The Government of Lao PDR has enthusiastically embraced the positive-deviance approach. Over the last decade, the country has made steady progress in expanding access to education. But several data sources, including the recent Southeast Asia Primary Learning Metrics, found that many Laotian students did not meet the expected learning standards in math and literacy. They wanted to know why and what they could learn from these positive-deviant schools.
What followed was an intense period of discussion between DMS research staff and the Lao PDR Ministry of Education and Sports (MoES) to explore the research design, methods, and responsibilities. Together, they agreed on a plan of work that would set out to answer their questions.
This intensive process aligns with the principles of the research to strengthen the capacity of partner governments — at national, district, and local levels — in data management and its use for monitoring, planning, and budgeting processes as well as peer learning.
In the early days of discussions with MoES, two adaptations emerged. The first was to include a big sample of schools to allow quantitative analysis to take place. This is deemed important for the Ministry to convince others in government of the need for any policy and budgetary reform with robust evidence; and the second was to train student teachers to administer the surveys instead of using private contractors — true research co-implementation!
COVID-19 has accompanied the project’s rollout from the outset. It has provided unique challenges to the essential processes but has not stopped progress entirely. In Nepal, the pandemic triggered an adjustment of government priorities, travel restrictions, and fewer opportunities for KIX to interact with critical in-country stakeholders and to build relationships.

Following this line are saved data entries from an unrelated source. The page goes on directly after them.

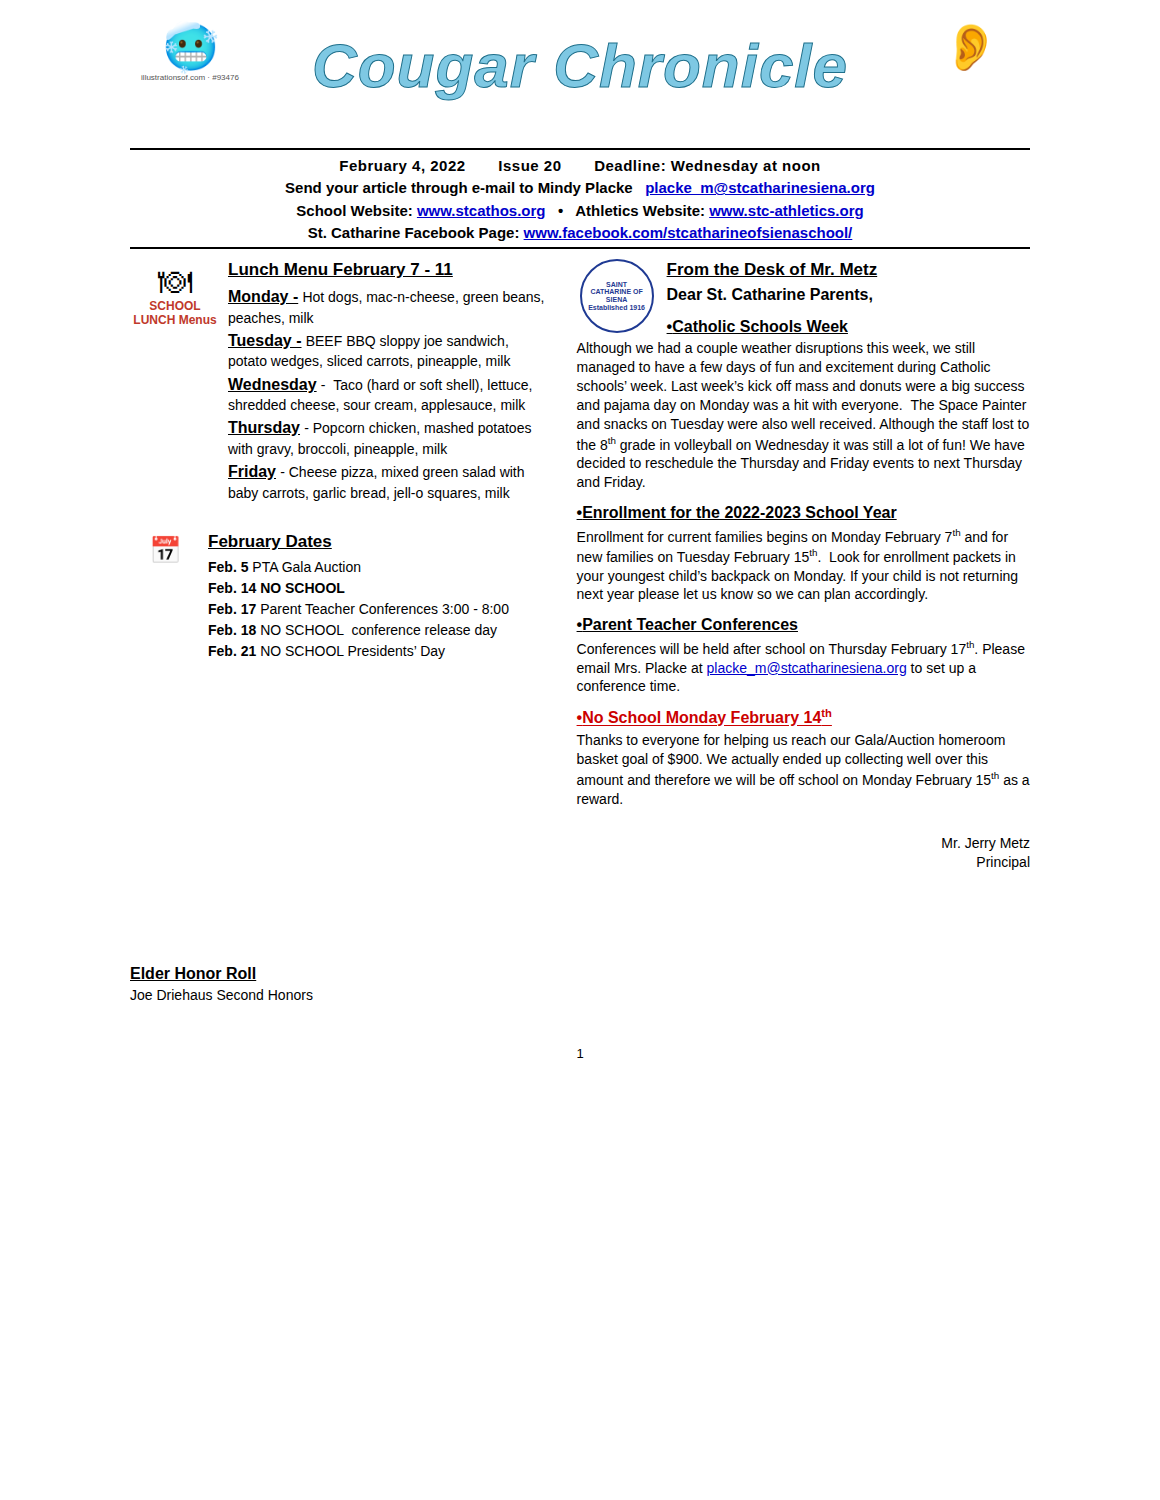🥶 illustrationsof.com · #93476
👂
Cougar Chronicle
February 4, 2022 Issue 20 Deadline: Wednesday at noon
Send your article through e-mail to Mindy Placke placke_m@stcatharinesiena.org
School Website: www.stcathos.org • Athletics Website: www.stc-athletics.org
St. Catharine Facebook Page: www.facebook.com/stcatharineofsienaschool/
🍽 SCHOOL LUNCH Menus
Lunch Menu February 7 - 11
Monday - Hot dogs, mac-n-cheese, green beans, peaches, milk
Tuesday - BEEF BBQ sloppy joe sandwich, potato wedges, sliced carrots, pineapple, milk
Wednesday - Taco (hard or soft shell), lettuce, shredded cheese, sour cream, applesauce, milk
Thursday - Popcorn chicken, mashed potatoes with gravy, broccoli, pineapple, milk
Friday - Cheese pizza, mixed green salad with baby carrots, garlic bread, jell-o squares, milk
📅
February Dates
Feb. 5 PTA Gala Auction
Feb. 14 NO SCHOOL
Feb. 17 Parent Teacher Conferences 3:00 - 8:00
Feb. 18 NO SCHOOL conference release day
Feb. 21 NO SCHOOL Presidents’ Day
Elder Honor Roll
Joe Driehaus Second Honors
SAINT CATHARINE OF SIENA
Established 1916
From the Desk of Mr. Metz
Dear St. Catharine Parents,
•Catholic Schools Week
Although we had a couple weather disruptions this week, we still managed to have a few days of fun and excitement during Catholic schools’ week. Last week’s kick off mass and donuts were a big success and pajama day on Monday was a hit with everyone. The Space Painter and snacks on Tuesday were also well received. Although the staff lost to the 8th grade in volleyball on Wednesday it was still a lot of fun! We have decided to reschedule the Thursday and Friday events to next Thursday and Friday.
•Enrollment for the 2022-2023 School Year
Enrollment for current families begins on Monday February 7th and for new families on Tuesday February 15th. Look for enrollment packets in your youngest child’s backpack on Monday. If your child is not returning next year please let us know so we can plan accordingly.
•Parent Teacher Conferences
Conferences will be held after school on Thursday February 17th. Please email Mrs. Placke at placke_m@stcatharinesiena.org to set up a conference time.
•No School Monday February 14th
Thanks to everyone for helping us reach our Gala/Auction homeroom basket goal of $900. We actually ended up collecting well over this amount and therefore we will be off school on Monday February 15th as a reward.
Mr. Jerry Metz
Principal
1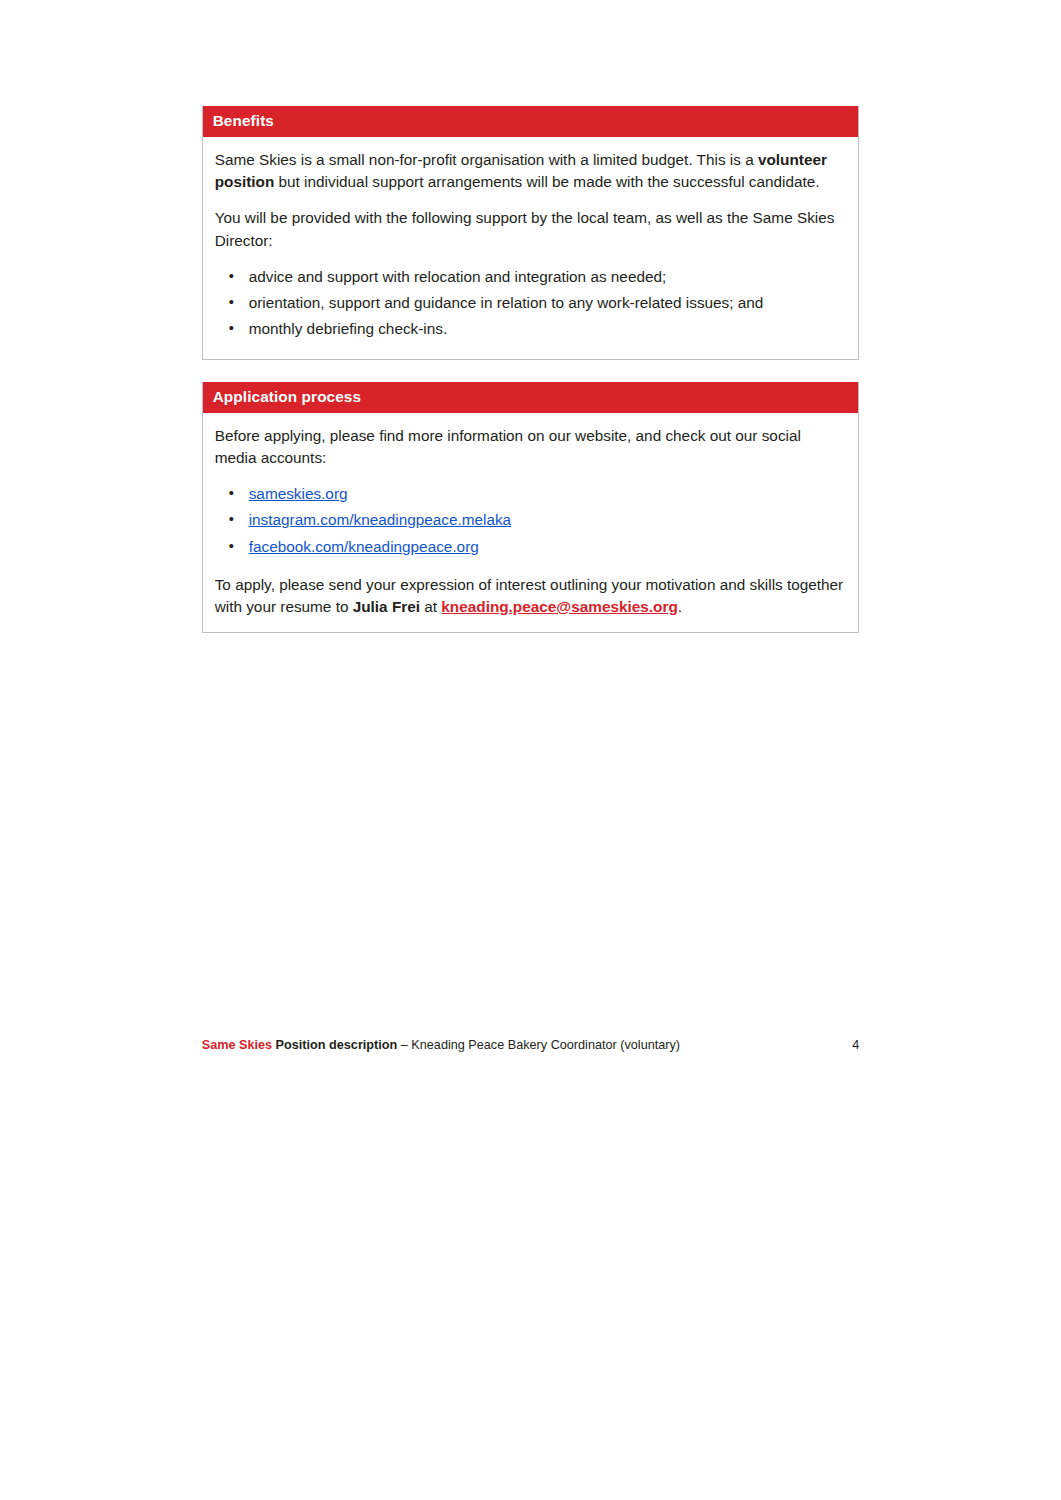Benefits
Same Skies is a small non-for-profit organisation with a limited budget. This is a volunteer position but individual support arrangements will be made with the successful candidate.
You will be provided with the following support by the local team, as well as the Same Skies Director:
advice and support with relocation and integration as needed;
orientation, support and guidance in relation to any work-related issues; and
monthly debriefing check-ins.
Application process
Before applying, please find more information on our website, and check out our social media accounts:
sameskies.org
instagram.com/kneadingpeace.melaka
facebook.com/kneadingpeace.org
To apply, please send your expression of interest outlining your motivation and skills together with your resume to Julia Frei at kneading.peace@sameskies.org.
Same Skies Position description – Kneading Peace Bakery Coordinator (voluntary)
4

Rather than put the whole research on hold, the UNICEF research team co-implemented a series of eight ”technical co-creation" sessions with technical experts from the Ministry of Education, Science and Technology (MoEST), the Center for Education and Human Resource Development (CEHRD), the Education Review Office, and local academics between January to May 2021. Based on demand and under the leadership of the Nepal MoEST, additional “hands-on co-creation" sessions were organized for mid-level and junior Ministry staff on data preparation and analysis.
Shankar Bahadur Thapa, under secretary in the CEHRD of the MoEST said: “The collaboration with the DMS research team is valuable as we are not just presented with the outcomes of the analysis but are also looking at what elements of this analysis can be embedded in our data system to strengthen its analytical features.”
“The research wouldn't have been what it is without KIX,” stressed UNICEF’s Comba. “It is one of those rare research grants which align exactly with the ambitions and vision of DMS. It allows us to work hand-in-hand with education ministries to co-create the research from the outset — so that it responds exactly to their policy priorities.”